> **Source extract**
◇ ◇ ◇ ◇ ◇

Sam Gardner · June 25, 2012 at 11:17 pm
I would be interested to see more about this kind of tools. I have been advocating for them before: this could be very interesting for official donors too. Development money is for the moment risk capital to a very large degree, investing in the form of bonds would give at least some transparency
Luc Lapointe · July 9, 2012 at 6:26 pm
Dear Owen,
This is the second time I read about DIB since it was first mentioned on Devex a few weeks ago. I think that the notion of “bonds” confused the public since they don’t necessarily need to be traditional issued bonds with specific dates. I am sure it has been done elsewhere but here is an example of an Impact Bond issued by the Inter American Development Bank in the US. There are no mentions of success to raise capital and/or delivery streams. There are also no mentions on how impact or outcomes will be measured.
http://www.iadb.org/en/news/announcements/2011-01-14/idb-poverty-reduction-bonds,8989.html
The discussion seems to focus on the design of the DIBs but I think one of the most important components should be the delivery scheme in the context of an already complex aid delivery, effectiveness and transparency discourse. I have traveled intensively in Latin America and Africa on the subject of innovative financing mechanism. At the same time we are having high level meetings with senior government officials, the private sector, and community development organizations to see how DIBs or new mechanism could fit.
Official Development Assistance is decreasing at record level while Private Development Assistance is contributing more to address increasing needs in developing countries. In the host country perspective most multilateral organizations confound transparency and effectiveness. There is a plethora of maps with DOTS now from every agency and for every organization. The unfortunate part of this is that for the host country it’s impossible to makes sense of all these maps and how individuals’ dots contribute to impact and outcome. Programs are not designed to see the correlation between activities. For example … investment in health outcomes would greatly increase with similar investment in education, housing, nutrition, etc!
The Paris Declaration did little yet to increase effectiveness and ownership. Now with increasing PDA activities and flow, the situation becomes even more complex because these relationships are not strategically developed in the spectrum of the host country strategies. PDA activities are often is areas of what would be considered of national sovereignty and tend to operate outside of government public programs which quite often weakens the sector that they are trying to address.
Now back to DIBs – I think that there would be more to gain if these discussions would also take place here where the investment would eventually take place. We are in discussion with government officials and hopefully we will count on your support to come and discuss this promising new scheme but here, in the context of fragile and complicated economic, cultural and environmental framework.

◇ ◇ ◇ ◇ ◇

> **Dataset excerpt**
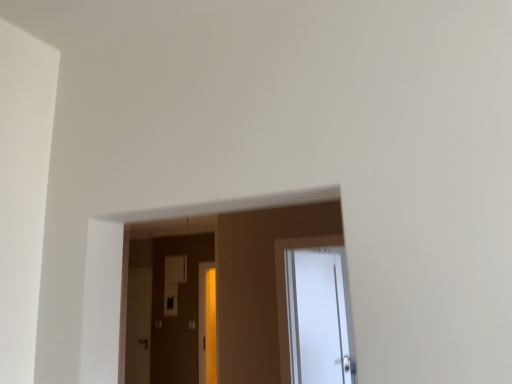
The height and width of the screenshot is (384, 512). What do you see at coordinates (285, 290) in the screenshot?
I see `white glossy door at center` at bounding box center [285, 290].

Locate an element on the screen. white glossy door at center is located at coordinates (285, 290).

◇ ◇ ◇ ◇ ◇

> **Task instructions**
Copy the comments on development impact bonds again, beginning at the words "Official Development Assistance" and stopping after "housing, nutrition, etc!", but swap "plethora" for "multitude".

> **Written response**
Official Development Assistance is decreasing at record level while Private Development Assistance is contributing more to address increasing needs in developing countries. In the host country perspective most multilateral organizations confound transparency and effectiveness. There is a multitude of maps with DOTS now from every agency and for every organization. The unfortunate part of this is that for the host country it’s impossible to makes sense of all these maps and how individuals’ dots contribute to impact and outcome. Programs are not designed to see the correlation between activities. For example … investment in health outcomes would greatly increase with similar investment in education, housing, nutrition, etc!